Commodity currencies fell like a ton of bricks, along with gold, and the Aussie-dollar has hit remarkable levels since it’s near 1.07 high just months prior. On Friday’s close, the pair currently resides at .9218 and closed higher than the 300+ pip decline surrounding the FOMC minutes. This goes to show traders that currencies can seem “overextended” or “oversold/bought” and can still continue on their marry way. All three of my previous targets for the year have been hit, and I am a little shocked in the due shiftiness of the decline with no real pullback outside of one-session squeezes.
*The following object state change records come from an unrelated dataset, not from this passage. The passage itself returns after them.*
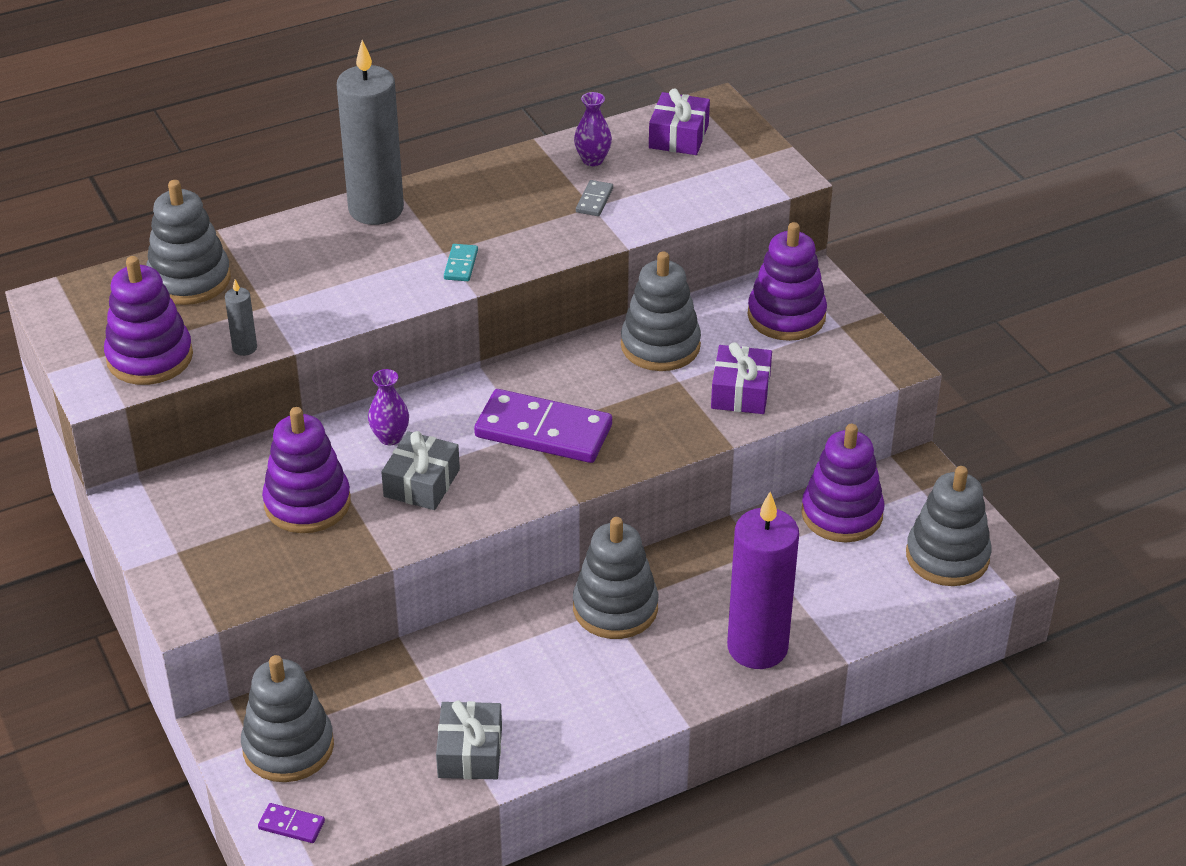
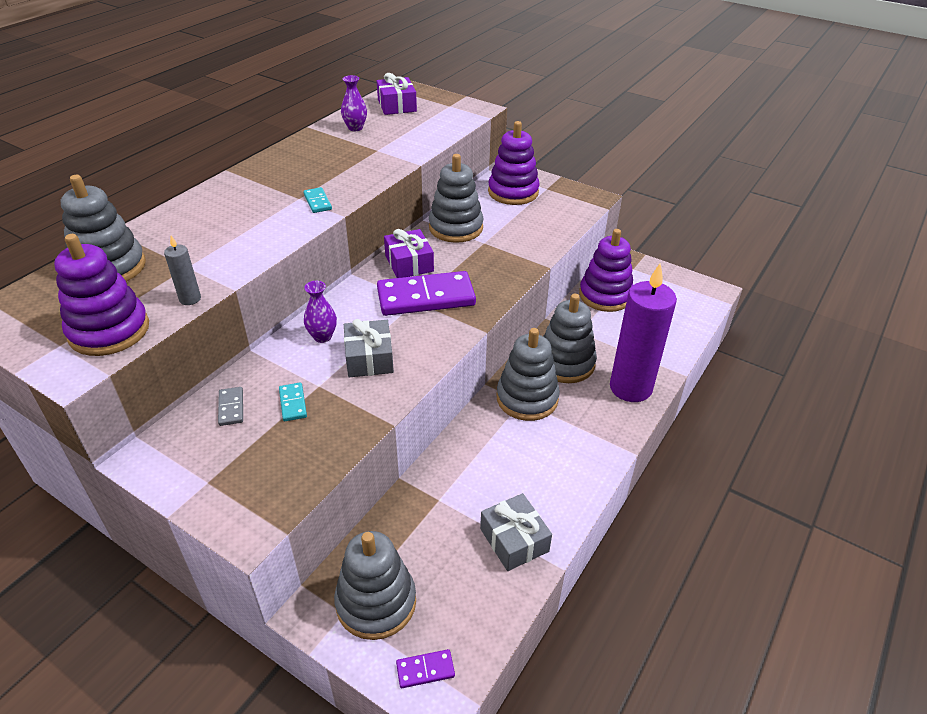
camera: 30 degrees left, 0 degrees up
purple stacking toy [262,407,351,533] -> turquoise domino [279,382,307,421]
grey candle [337,40,404,225] -> none
grey domino [576,180,613,216] -> grey domino moved to [218,387,243,426]
purple gift [711,342,772,414] -> purple gift moved to [384,229,434,278]
grey stacking toy [906,466,992,586] -> grey stacking toy moved to [543,294,597,383]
I still believe Aussie is bearish below .98, and this is what the charts tell me:
I extended the weekly chart to the global financial crisis levels of 2008/09 where the AUDUSD posted a low of .6006. In regards to the strong, strong bearish sentiment and current trajectory, the AUDUSD may be heading much lower. The price action broke all three moving averages, 20, 50, 200 EMA, with force but seem to find a little footing at the 38.2 Fib. level; however, I see only minor upside potential with a target around .9395.
If the 38.2 Fib. level does not hold given the stronger dollar, the troubled pair can easily slide to .8759 and .8537 (50% Fib. retracement of .6006 lows).
Aussie does have a propensity for the occasional short squeeze after a long drop, especially during London sessions. Although, there has not been one that was able to shift direction. The near-term upside target may prove correct in a squeeze scenario. Short-term traders may want to tighten stop-losses while long-term trend traders can adjust accordingly.
The Kiwi has been slightly more resilient until recently. NZDUSD has close below the 200 EMA, and it is likely to fall further to the 38.2 Fib. level which represents .7333. Potential resistance on any retrace may present itself around .791 while support on the downward move at .75; however, if the U.S. dollar is given back it’s reserve currency status, we can see further downside.